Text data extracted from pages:
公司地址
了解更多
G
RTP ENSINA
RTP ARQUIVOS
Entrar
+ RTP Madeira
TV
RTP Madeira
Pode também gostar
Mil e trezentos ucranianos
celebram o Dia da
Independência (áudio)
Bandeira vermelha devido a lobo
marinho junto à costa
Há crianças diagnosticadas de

▶ _PROBLEM DETAILS_:
Render the lines of all the records as a Markdown table with two columns, Row and Line, numbering each row and omitting any blank lines.

▶ _YOUR SOLUTION_:
| Row | Line |
|---|---|
| 1 | 公司地址 |
| 2 | 了解更多 |
| 3 | G |
| 4 | RTP ENSINA |
| 5 | RTP ARQUIVOS |
| 6 | Entrar |
| 7 | + RTP Madeira |
| 8 | TV |
| 9 | RTP Madeira |
| 10 | Pode também gostar |
| 11 | Mil e trezentos ucranianos |
| 12 | celebram o Dia da |
| 13 | Independência (áudio) |
| 14 | Bandeira vermelha devido a lobo |
| 15 | marinho junto à costa |
| 16 | Há crianças diagnosticadas de |